LIMÓN: Ayuda a mantener un PH saludable en el organismo, así como a eliminar toxinas y bacterias. Puedes incluirlo en tu dieta como aliño de ensaladas o tomarlo por la mañana exprimido en una taza de agua templada.

RÚCULA: La fibra que contiene mejora el tránsito intestinal y su amargor favorece la digestión estimulando las secreciones digestivas. Además, tiene un gran poder reafirmante y ayuda a desintoxicar el hígado. Añádela a tus ensaladas cada día.

FRAMBUESAS: Ricas en fibra, minerales y antioxidantes, tienen un alto contenido en agua y aportan muy pocas calorías. ¿Más? Las frambuesas favorecen la desintoxicación del hígado y destacan por su capacidad drenante y antiinflamatoria.

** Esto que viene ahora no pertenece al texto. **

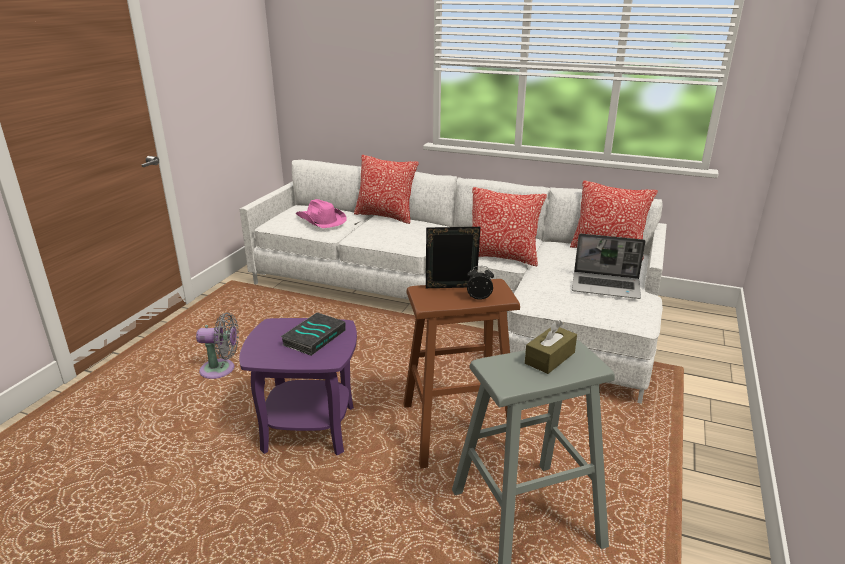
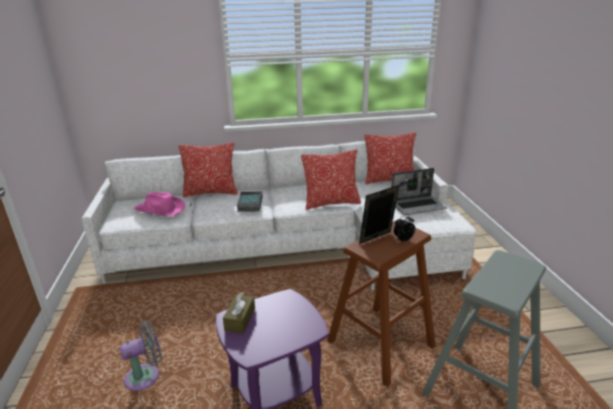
camera: 30 degrees left, 0 degrees up
(314, 337) = (277, 315): book -> book (249, 204)
(550, 358) = (503, 269): brown tissue box -> brown tissue box (240, 319)

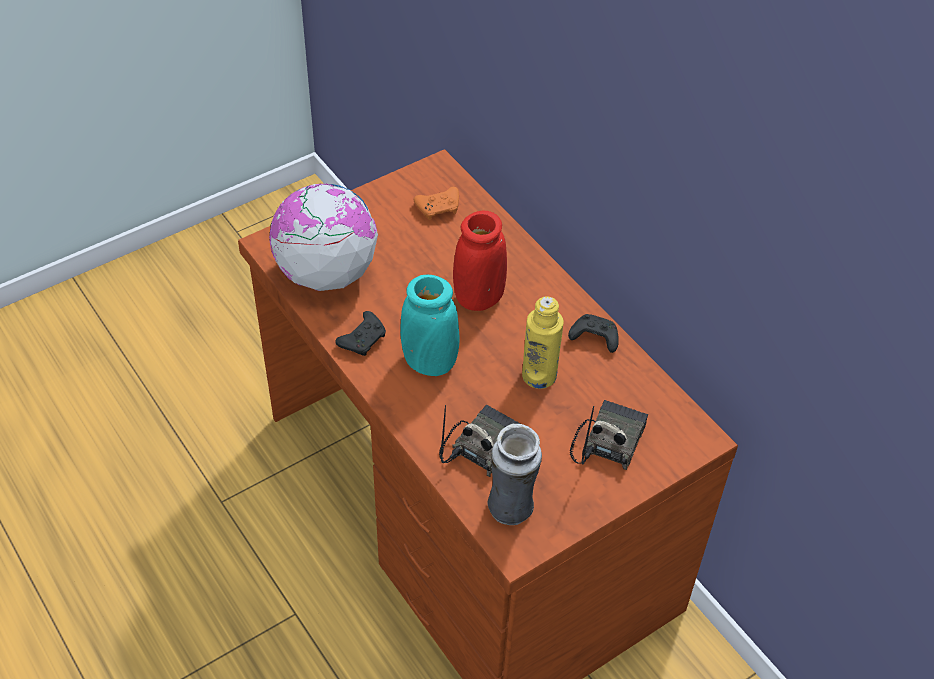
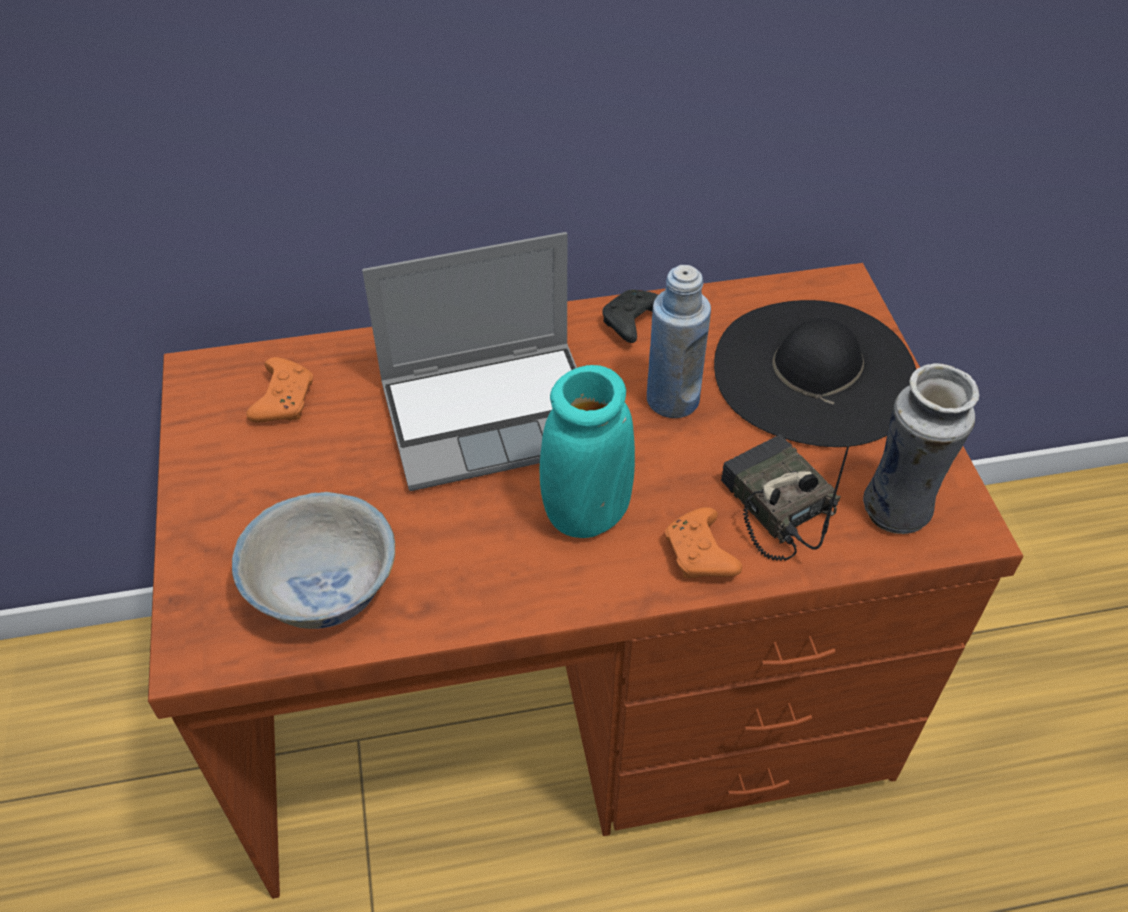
camera: 65 degrees left, 0 degrees up
(326, 273) = (323, 589): globe -> white bowl
(363, 339) = (497, 582): black game controller -> none
(426, 421) = (700, 555): none -> orange game controller
(479, 298) = (493, 414): red vase -> laptop
(539, 375) = (672, 399): yellow bottle -> blue bottle
(607, 441) = (815, 371): radio -> black hat

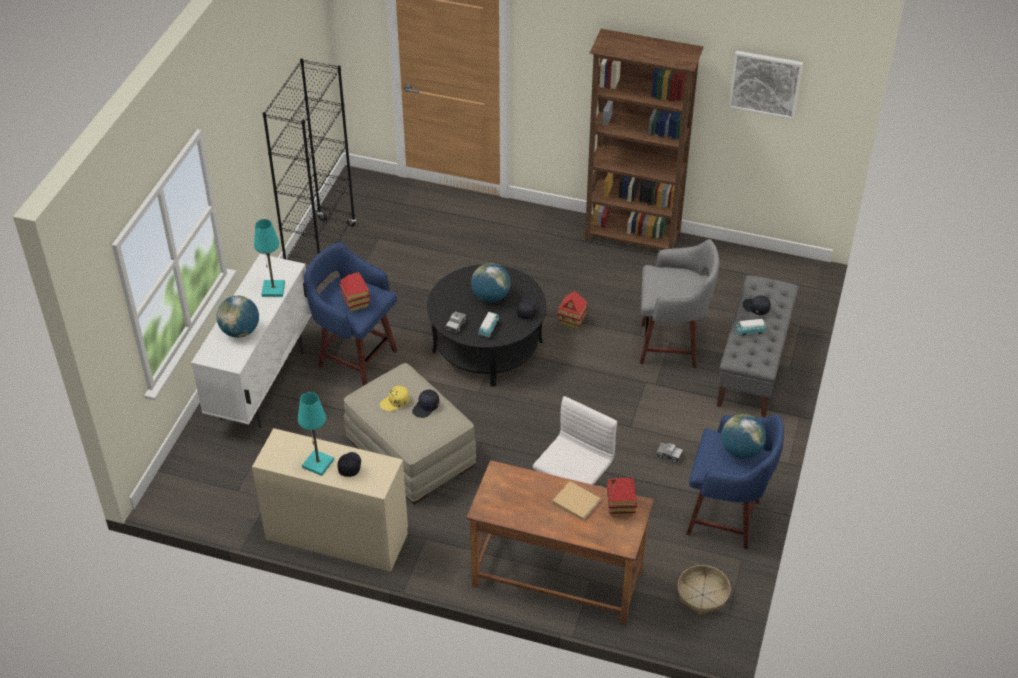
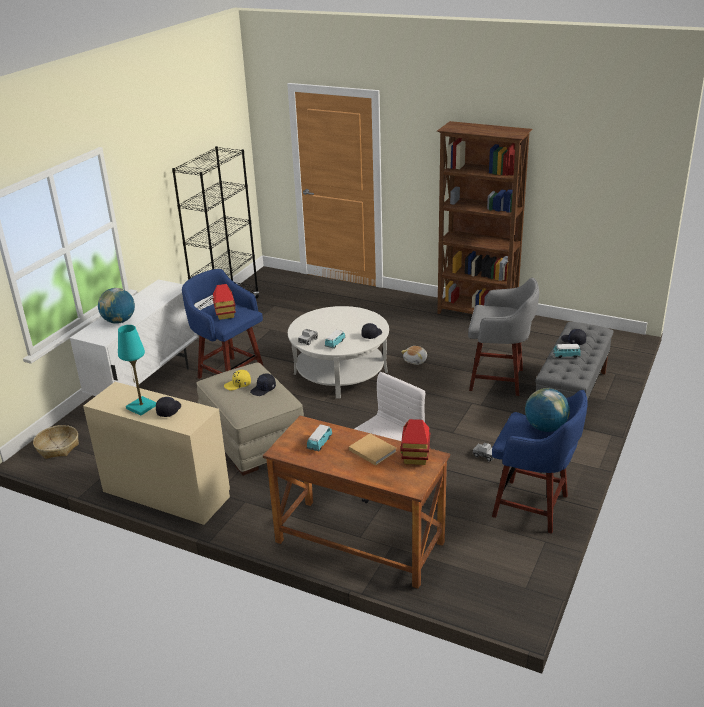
camera: 10 degrees right, 15 degrees down
(273, 289) = (158, 299): turquoise table lamp -> none
(487, 346) = (340, 372): black coffee table -> white coffee table
(490, 297) = (343, 325): globe -> none
(520, 496) = (319, 443): none -> toy car
(572, 321) = (416, 360): toy house -> plush toy
(702, 594) = (501, 568): basket -> basket (58, 447)
(765, 84) = (585, 161): picture -> none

JENGIBRE: Tiene propiedades desintoxicantes, mejora la digestión y ayuda a disminuir los
niveles de colesterol malo. Además, posee gingerol, un compuesto que actúa como antiinflamatorio natural y favorece la pérdida de peso.

HINOJO: Favorece la digestión, reduce la hinchazón del abdomen y combate la retención de líquidos. Toma el cogollo del hinojo en tus ensaladas o añádelo a los estofados y platos de legumbres. También te resultará útil en infusiones.

BRÓCOLI: Es fuente de antioxidantes como la vitamina C. Pero, además, también es detoxificante, anticelulítico, alcalinizante, antiinflamatorio y bueno para el sistema digestivo. Aprovecharás más sus propiedades si no dejas que se cueza demasiado.